The hurdle rate is a minimum rate of return or a specific level of profit that an investment or project must achieve to be considered acceptable. It is often used in capital budgeting where it is used as a cutoff point for determining whether to proceed with a project or investment.
The hurdle rate is typically determined based on the cost of capital, which is the return expected by those who provide financing for the company. This includes both equity holders (shareholders) and debt holders (creditors). It is important that a company’s investments generate returns above the hurdle rate to ensure it can meet its financial obligations and provide a return to its shareholders.
In many cases, the hurdle rate is set higher than just the cost of capital to account for the risk associated with a specific investment. The riskier the investment, the higher the hurdle rate. This way, companies only pursue projects that are expected to generate a return that is commensurate with the risk being taken.
If an investment or project has an expected rate of return that is higher than the hurdle rate, it may be considered a good investment.

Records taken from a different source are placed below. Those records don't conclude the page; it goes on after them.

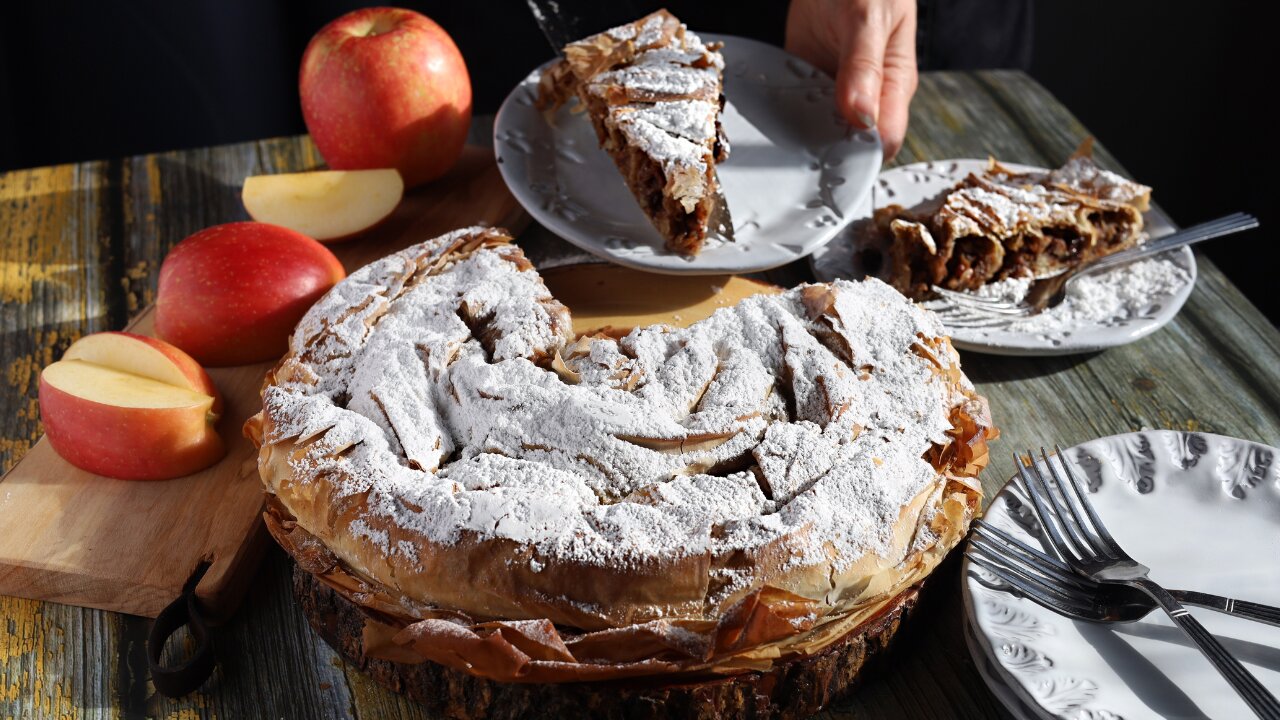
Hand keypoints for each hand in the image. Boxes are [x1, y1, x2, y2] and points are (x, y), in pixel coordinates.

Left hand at [785, 0, 917, 159]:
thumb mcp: (870, 19)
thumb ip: (865, 67)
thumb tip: (862, 117)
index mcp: (894, 86)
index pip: (884, 140)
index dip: (861, 156)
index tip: (834, 159)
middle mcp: (867, 96)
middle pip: (850, 145)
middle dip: (828, 153)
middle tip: (801, 153)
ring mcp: (836, 91)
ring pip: (820, 132)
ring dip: (802, 135)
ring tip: (784, 134)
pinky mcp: (808, 82)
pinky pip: (795, 109)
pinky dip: (784, 115)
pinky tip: (774, 114)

If the expected rate of return is lower than the hurdle rate, it may be deemed not worth the risk.
Example of the Hurdle Rate
Let’s imagine a company called GreenTech Energy is considering investing in a new solar power project.

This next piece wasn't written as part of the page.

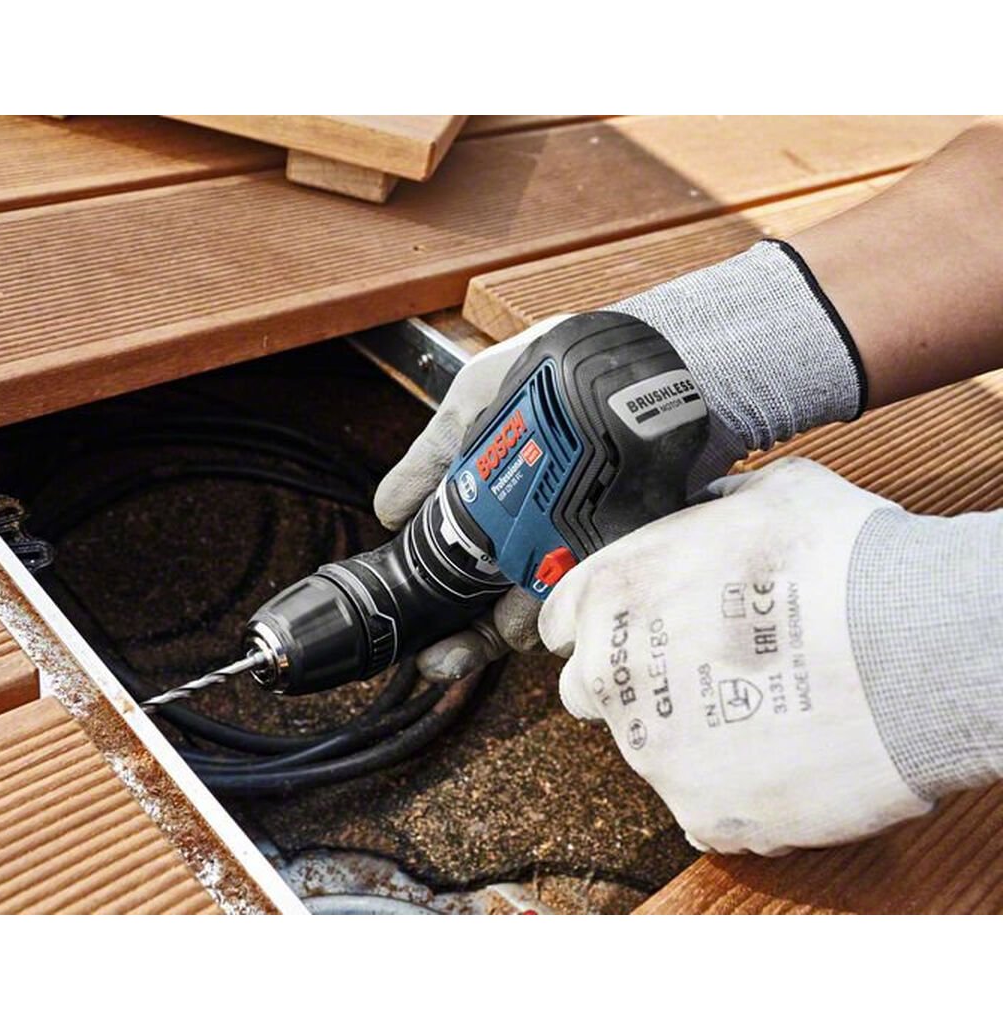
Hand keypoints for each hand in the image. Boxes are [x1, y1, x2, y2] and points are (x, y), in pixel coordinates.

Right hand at [377, 240, 866, 681]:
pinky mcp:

The company’s overall cost of capital, which includes the cost of debt and the cost of equity, is 8%. This is the minimum rate of return the company must generate to satisfy its creditors and shareholders. Therefore, the cost of capital acts as the initial hurdle rate.
However, this solar power project is riskier than some of GreenTech’s other ventures. To account for this extra risk, the company decides to add a risk premium of 2% to the hurdle rate, making the project’s hurdle rate 10%.
The GreenTech financial team estimates that the solar power project will generate a 12% return on investment.
Since the projected return of 12% is higher than the hurdle rate of 10%, GreenTech Energy would likely decide to proceed with the project. The higher return indicates that the project should generate enough profit to cover the cost of capital and compensate for the risk taken, satisfying both debt holders and equity investors.
Of course, these numbers are simplifications, and in the real world, such calculations would also consider other factors such as taxes, cash flow timing, and more. Plus, a financial model would be used to run various scenarios to account for different possibilities and uncertainties.